What the exercise asks →
Copy the records below line for line, leaving out the pictures.

Dataset content →
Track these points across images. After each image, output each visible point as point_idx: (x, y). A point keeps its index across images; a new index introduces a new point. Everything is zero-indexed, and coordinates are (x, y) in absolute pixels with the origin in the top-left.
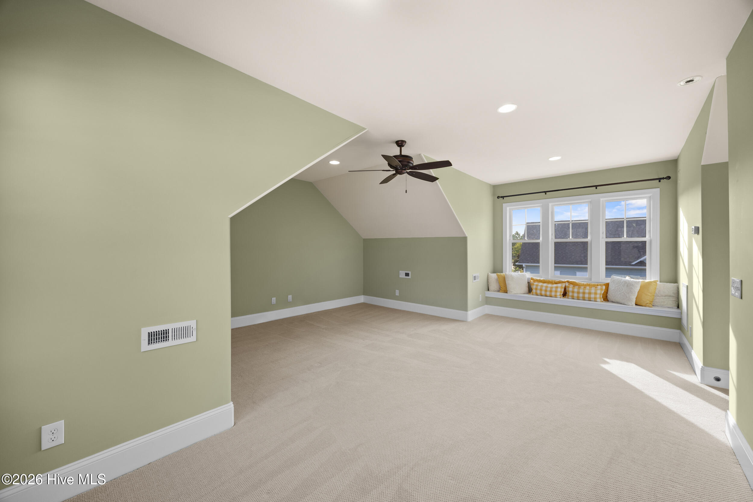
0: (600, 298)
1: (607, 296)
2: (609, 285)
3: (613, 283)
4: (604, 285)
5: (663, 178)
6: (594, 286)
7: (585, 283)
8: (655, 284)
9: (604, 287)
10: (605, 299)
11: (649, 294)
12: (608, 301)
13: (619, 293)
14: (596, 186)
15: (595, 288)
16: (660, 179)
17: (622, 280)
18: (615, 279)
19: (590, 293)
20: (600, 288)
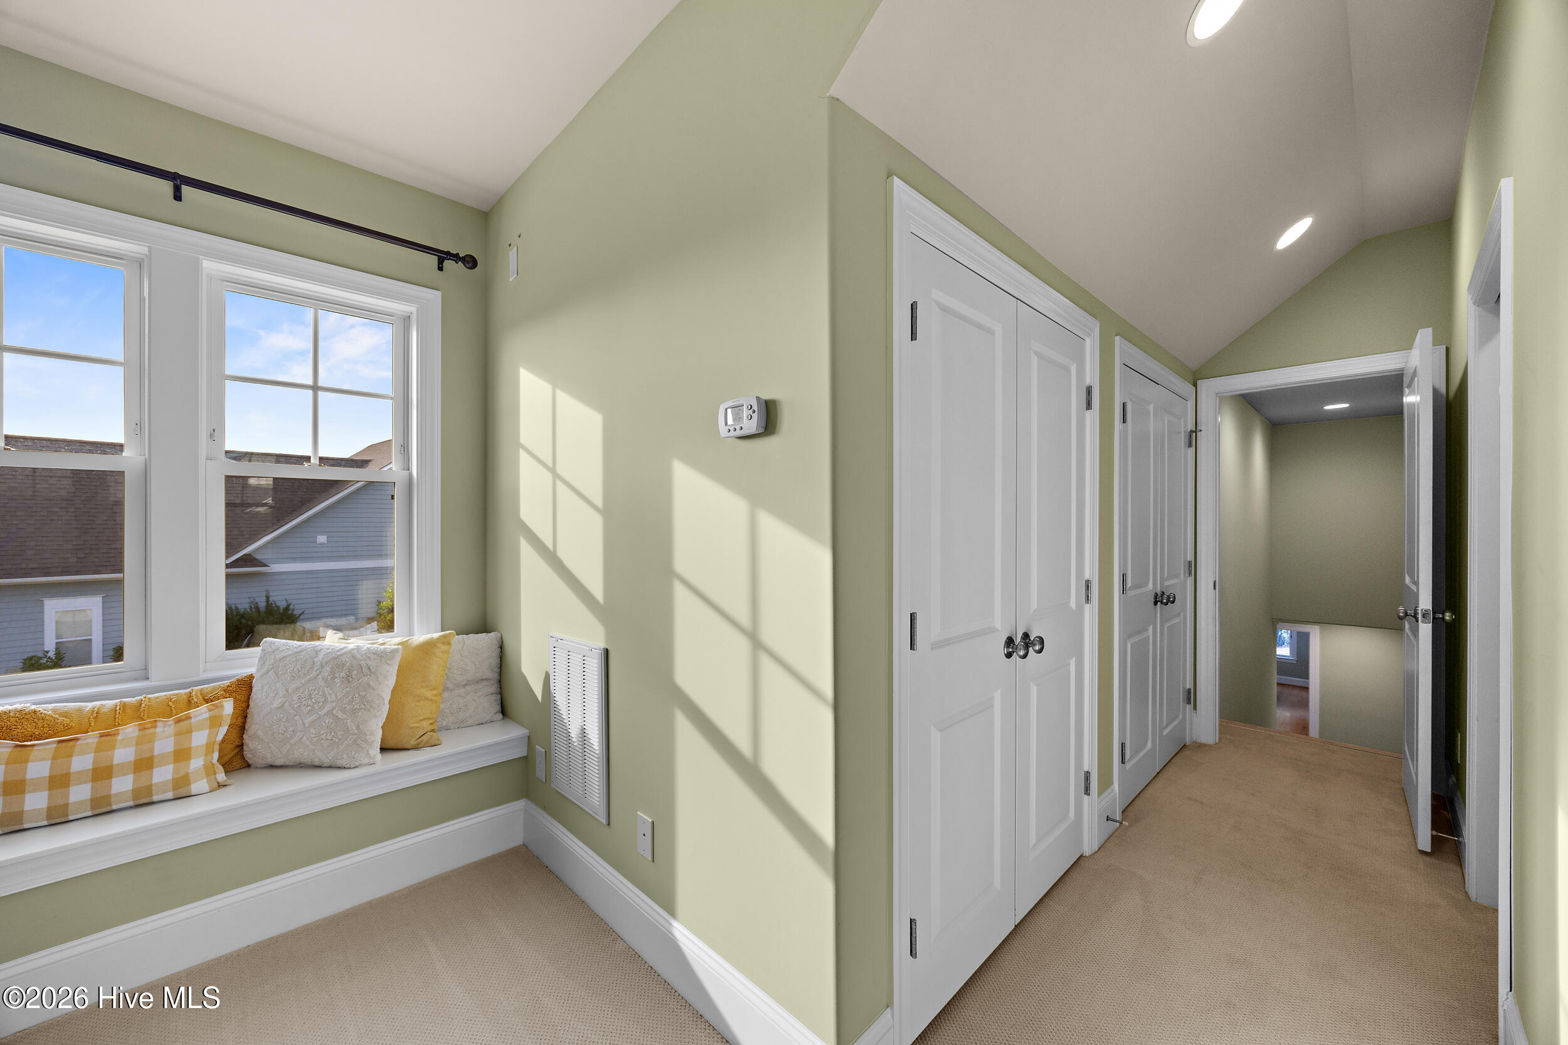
0: (209, 770)
1: (241, 746)
2: (250, 688)
3: (276, 674)
4: (228, 692)
5: (456, 257)
6: (168, 710)
7: (110, 703)
8: (444, 648)
9: (228, 707)
10: (230, 761)
11: (429, 694)
12: (249, 766)
13: (307, 721)
14: (178, 182)
15: (179, 721)
16: (443, 257)
17: (321, 656)
18: (283, 654)
19: (144, 764)
20: (207, 715)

Exercise response →
Track these points across images. After each image, output each visible point as point_idx: (x, y). A point keeps its index across images; a new index introduces a new point. Everything is zero-indexed, and coordinates are (x, y) in absolute pixels with the origin in the top-left.
0: (600, 298)
1: (607, 296)
2: (609, 285)
3: (613, 283)
4: (604, 285)
5: (663, 178)
6: (594, 286)
7: (585, 283)
8: (655, 284)
9: (604, 287)
10: (605, 299)
11: (649, 294)
12: (608, 301)
13: (619, 293)
14: (596, 186)
15: (595, 288)
16: (660, 179)
17: (622, 280)
18: (615, 279)
19: (590, 293)
20: (600, 288)
0: (209, 770)
1: (241, 746)
2: (250, 688)
3: (276, 674)
4: (228, 692)
5: (456, 257)
6: (168, 710)
7: (110, 703)
8: (444, 648)
9: (228, 707)
10: (230, 761)
11: (429, 694)
12: (249, 766)
13: (307, 721)
14: (178, 182)
15: (179, 721)
16: (443, 257)
17: (321, 656)
18: (283, 654)
19: (144, 764)
20: (207, 715)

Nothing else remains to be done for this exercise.